WORK ORDER A:
Reproduce the stretch of the tornado article from "By David Horst" through "out in seconds." without any alteration.
WORK ORDER B:
In the tornado article, how many bales of hay did the tornado scatter from the Millers' barn?

PROVIDED PASSAGE:
By David Horst sandhill7@gmail.com
Delores and Russell Miller and what's left of their barn. |
It's part of the job description for a farmer who sells hay. When he cuts his alfalfa, he's betting against nature that he can put together four straight dry days to be able to claim: "Hay for sale. Not rained on. No mold."
On April 10, Russell and his wife Delores beat nature in a big way, though they willingly admit it was luck or divine intervention.
At 6:30 p.m. that warm and pleasant Sunday, the Millers were enjoying an ice cream at Charlie's Drive-In in Hortonville. An hour later, they were watching a lifetime of farming be wiped out in seconds.
When a tornado decided to drop out of the evening sky over Dale, it chose their farm as its victim. It took the top off of their 40-by-143-foot barn, spread 300 bales of last year's hay to the wind and tossed hay wagons and pickup trucks around like Tonka trucks.

INFORMATION GIVEN:
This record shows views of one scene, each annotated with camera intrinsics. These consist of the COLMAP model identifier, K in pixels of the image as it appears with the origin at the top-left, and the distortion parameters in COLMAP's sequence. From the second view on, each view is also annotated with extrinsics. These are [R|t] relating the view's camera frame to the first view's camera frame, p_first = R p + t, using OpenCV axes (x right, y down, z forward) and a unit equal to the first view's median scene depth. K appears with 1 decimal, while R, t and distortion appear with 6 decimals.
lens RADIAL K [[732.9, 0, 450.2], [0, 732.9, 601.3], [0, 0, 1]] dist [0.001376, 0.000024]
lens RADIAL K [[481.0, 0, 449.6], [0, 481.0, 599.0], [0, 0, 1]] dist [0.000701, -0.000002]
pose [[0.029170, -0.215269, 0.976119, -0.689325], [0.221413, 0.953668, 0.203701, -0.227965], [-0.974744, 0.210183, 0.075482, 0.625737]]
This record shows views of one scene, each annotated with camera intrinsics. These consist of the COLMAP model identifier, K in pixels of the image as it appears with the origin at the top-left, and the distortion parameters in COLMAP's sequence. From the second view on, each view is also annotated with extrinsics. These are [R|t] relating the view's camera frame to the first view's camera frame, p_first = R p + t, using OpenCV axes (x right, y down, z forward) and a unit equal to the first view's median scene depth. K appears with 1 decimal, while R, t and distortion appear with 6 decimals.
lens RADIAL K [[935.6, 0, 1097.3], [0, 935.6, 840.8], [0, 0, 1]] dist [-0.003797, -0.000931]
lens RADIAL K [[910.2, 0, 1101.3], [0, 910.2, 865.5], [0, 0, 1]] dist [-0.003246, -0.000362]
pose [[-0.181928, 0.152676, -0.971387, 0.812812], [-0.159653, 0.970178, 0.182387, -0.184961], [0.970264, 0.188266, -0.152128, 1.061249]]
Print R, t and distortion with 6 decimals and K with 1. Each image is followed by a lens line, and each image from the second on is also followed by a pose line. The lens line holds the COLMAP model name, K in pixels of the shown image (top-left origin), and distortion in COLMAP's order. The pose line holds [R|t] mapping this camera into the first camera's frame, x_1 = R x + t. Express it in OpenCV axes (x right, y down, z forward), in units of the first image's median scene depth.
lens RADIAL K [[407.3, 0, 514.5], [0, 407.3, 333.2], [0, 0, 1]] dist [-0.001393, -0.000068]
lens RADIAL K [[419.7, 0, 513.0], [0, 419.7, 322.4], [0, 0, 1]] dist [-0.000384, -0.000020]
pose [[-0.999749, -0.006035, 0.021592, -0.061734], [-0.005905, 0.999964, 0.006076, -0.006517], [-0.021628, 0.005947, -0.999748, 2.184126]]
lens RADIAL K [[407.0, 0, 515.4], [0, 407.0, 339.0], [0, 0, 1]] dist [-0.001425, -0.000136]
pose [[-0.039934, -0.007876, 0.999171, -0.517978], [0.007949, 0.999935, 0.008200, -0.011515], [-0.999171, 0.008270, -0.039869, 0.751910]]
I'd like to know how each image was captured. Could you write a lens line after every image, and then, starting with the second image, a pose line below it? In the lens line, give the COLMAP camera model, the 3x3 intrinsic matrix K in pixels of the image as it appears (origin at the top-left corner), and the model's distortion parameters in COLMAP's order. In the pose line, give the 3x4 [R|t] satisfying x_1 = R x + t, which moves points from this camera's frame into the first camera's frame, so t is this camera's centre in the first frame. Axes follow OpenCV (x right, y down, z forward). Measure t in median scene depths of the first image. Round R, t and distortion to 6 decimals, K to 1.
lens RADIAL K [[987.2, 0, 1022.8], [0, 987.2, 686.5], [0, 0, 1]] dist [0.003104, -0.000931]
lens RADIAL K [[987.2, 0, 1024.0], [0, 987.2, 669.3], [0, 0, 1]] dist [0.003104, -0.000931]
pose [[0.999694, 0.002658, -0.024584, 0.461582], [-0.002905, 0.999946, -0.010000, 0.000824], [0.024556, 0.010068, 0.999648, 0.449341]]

YOUR RESPONSE A:
By David Horst sandhill7@gmail.com
Delores and Russell Miller and what's left of their barn. |
It's part of the job description for a farmer who sells hay. When he cuts his alfalfa, he's betting against nature that he can put together four straight dry days to be able to claim: "Hay for sale. Not rained on. No mold."
On April 10, Russell and his wife Delores beat nature in a big way, though they willingly admit it was luck or divine intervention.
At 6:30 p.m. that warm and pleasant Sunday, the Millers were enjoying an ice cream at Charlie's Drive-In in Hortonville. An hour later, they were watching a lifetime of farming be wiped out in seconds.

YOUR RESPONSE B:
It scattered 300 bales of the previous year's hay.